[[ STUDY MATERIAL open ]]

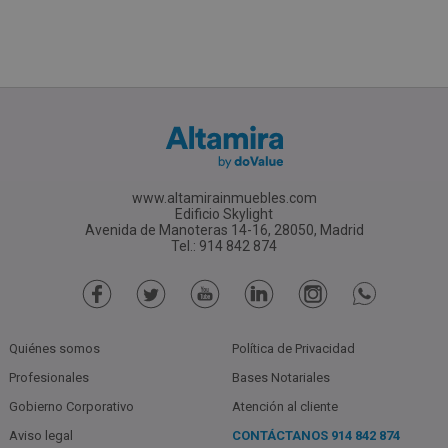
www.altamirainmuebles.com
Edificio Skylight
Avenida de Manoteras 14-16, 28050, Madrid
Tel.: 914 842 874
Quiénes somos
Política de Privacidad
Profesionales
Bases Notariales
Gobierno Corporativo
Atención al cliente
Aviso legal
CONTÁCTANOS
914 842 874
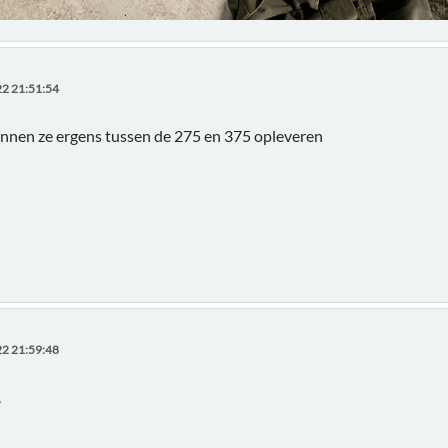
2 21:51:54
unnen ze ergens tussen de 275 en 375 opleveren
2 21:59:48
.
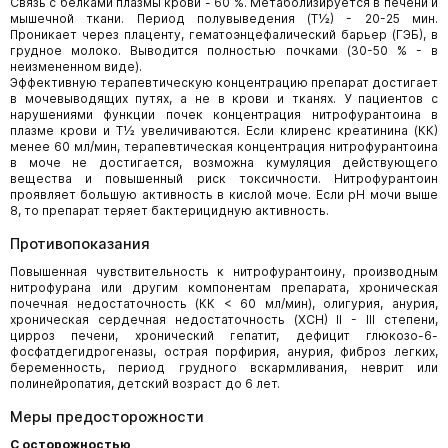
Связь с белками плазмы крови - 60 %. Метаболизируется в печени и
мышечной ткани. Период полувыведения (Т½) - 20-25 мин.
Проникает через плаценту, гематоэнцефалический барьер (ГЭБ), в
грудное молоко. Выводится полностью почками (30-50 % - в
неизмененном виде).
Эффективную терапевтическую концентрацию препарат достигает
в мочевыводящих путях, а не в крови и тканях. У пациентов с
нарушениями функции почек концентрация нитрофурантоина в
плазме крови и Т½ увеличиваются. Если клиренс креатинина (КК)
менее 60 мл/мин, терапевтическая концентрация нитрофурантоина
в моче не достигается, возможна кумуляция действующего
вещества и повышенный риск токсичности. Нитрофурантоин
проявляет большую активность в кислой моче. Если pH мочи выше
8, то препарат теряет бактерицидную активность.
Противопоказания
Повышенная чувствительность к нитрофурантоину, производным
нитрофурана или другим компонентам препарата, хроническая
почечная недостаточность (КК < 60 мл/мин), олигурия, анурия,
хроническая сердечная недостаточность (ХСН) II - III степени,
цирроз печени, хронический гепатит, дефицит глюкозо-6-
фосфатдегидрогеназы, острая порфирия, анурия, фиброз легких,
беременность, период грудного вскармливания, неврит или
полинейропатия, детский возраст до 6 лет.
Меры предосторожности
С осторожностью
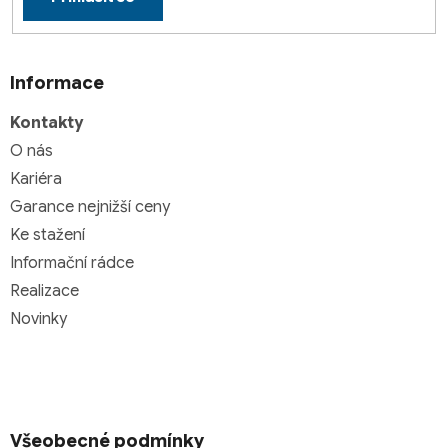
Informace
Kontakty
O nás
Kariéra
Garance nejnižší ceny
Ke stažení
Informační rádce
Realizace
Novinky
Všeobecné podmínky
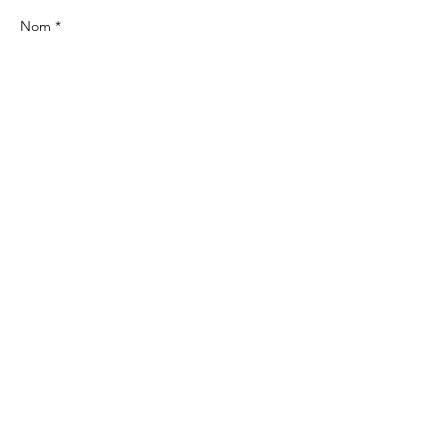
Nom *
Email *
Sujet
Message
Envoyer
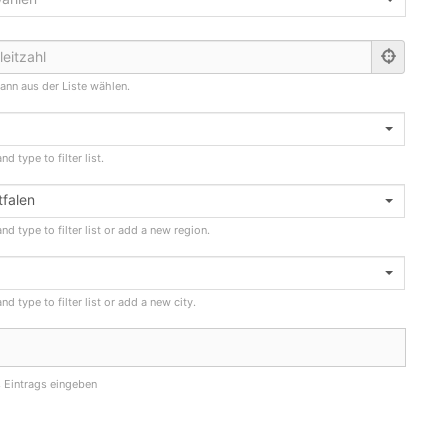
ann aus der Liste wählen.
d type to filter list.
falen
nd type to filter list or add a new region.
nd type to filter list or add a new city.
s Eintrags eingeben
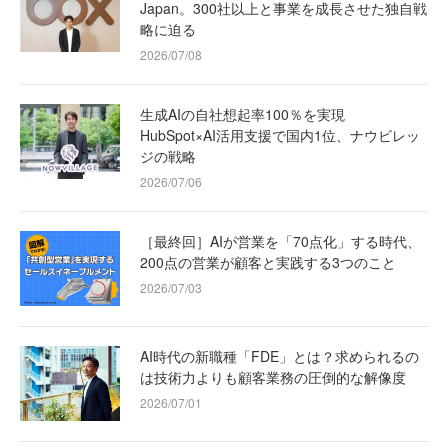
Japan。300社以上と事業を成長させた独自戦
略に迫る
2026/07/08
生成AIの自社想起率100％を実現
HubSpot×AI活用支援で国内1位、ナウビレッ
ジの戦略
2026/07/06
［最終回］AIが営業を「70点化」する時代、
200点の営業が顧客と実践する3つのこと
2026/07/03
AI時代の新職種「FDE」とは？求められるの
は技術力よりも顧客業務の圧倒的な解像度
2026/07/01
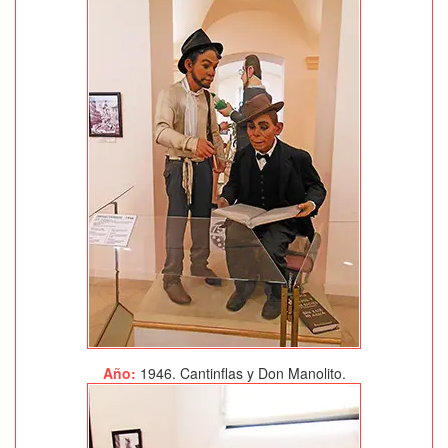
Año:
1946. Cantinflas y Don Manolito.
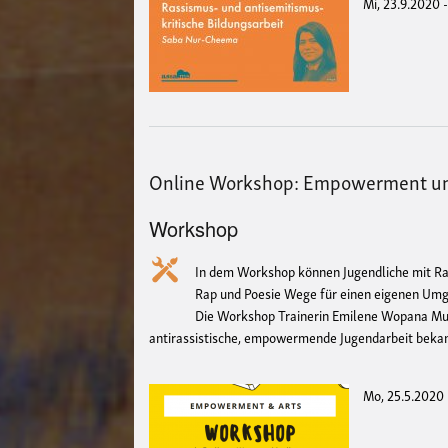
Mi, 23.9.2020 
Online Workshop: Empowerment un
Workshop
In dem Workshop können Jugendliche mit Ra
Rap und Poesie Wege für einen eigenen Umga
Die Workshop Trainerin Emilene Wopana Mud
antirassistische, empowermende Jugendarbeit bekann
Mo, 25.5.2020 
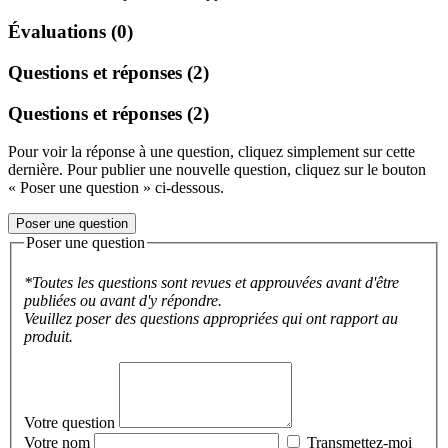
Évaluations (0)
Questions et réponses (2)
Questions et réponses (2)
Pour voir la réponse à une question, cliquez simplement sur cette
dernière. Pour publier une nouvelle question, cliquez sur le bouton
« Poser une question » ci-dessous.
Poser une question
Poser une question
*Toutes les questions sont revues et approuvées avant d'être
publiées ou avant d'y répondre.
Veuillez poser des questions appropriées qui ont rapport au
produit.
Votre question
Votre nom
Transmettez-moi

[[ STUDY MATERIAL closed ]]
[[ STUDY MATERIAL open ]]

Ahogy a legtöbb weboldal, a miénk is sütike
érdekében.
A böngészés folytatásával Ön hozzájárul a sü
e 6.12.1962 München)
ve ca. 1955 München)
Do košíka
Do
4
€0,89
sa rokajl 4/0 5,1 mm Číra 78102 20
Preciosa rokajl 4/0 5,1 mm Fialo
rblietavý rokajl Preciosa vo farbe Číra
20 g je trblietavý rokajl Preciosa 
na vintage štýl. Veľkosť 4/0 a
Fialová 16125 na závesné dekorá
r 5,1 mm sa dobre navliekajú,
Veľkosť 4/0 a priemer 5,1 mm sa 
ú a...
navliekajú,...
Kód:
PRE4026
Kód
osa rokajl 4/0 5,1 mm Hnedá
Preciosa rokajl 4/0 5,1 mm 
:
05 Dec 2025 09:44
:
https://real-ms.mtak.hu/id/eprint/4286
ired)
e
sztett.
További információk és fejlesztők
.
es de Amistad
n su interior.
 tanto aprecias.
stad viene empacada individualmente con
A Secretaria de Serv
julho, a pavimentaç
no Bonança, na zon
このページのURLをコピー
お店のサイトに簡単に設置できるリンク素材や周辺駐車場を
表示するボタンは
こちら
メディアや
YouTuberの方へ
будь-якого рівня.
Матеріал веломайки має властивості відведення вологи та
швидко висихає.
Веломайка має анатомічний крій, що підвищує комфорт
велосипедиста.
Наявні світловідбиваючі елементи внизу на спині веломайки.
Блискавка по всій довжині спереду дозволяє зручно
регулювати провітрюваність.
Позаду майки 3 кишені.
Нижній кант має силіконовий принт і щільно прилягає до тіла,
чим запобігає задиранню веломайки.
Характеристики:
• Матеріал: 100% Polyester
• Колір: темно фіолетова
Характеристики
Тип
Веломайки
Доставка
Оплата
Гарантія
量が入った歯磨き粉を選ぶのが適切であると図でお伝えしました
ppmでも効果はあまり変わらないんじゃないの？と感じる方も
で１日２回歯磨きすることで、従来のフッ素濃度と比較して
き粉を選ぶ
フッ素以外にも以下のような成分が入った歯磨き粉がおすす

[[ STUDY MATERIAL closed ]]

TASK GOAL: In the items above, take the part that opens with the line containing "ann aus der Liste wählen." and closes with the line containing "s Eintrags eingeben". Write out only those lines with "filter" swapped for "search" and everything else left as it is.

RESULT BELOW:
ann aus der Liste wählen.
d type to search list.
falen
nd type to search list or add a new region.
nd type to search list or add a new city.
s Eintrags eingeben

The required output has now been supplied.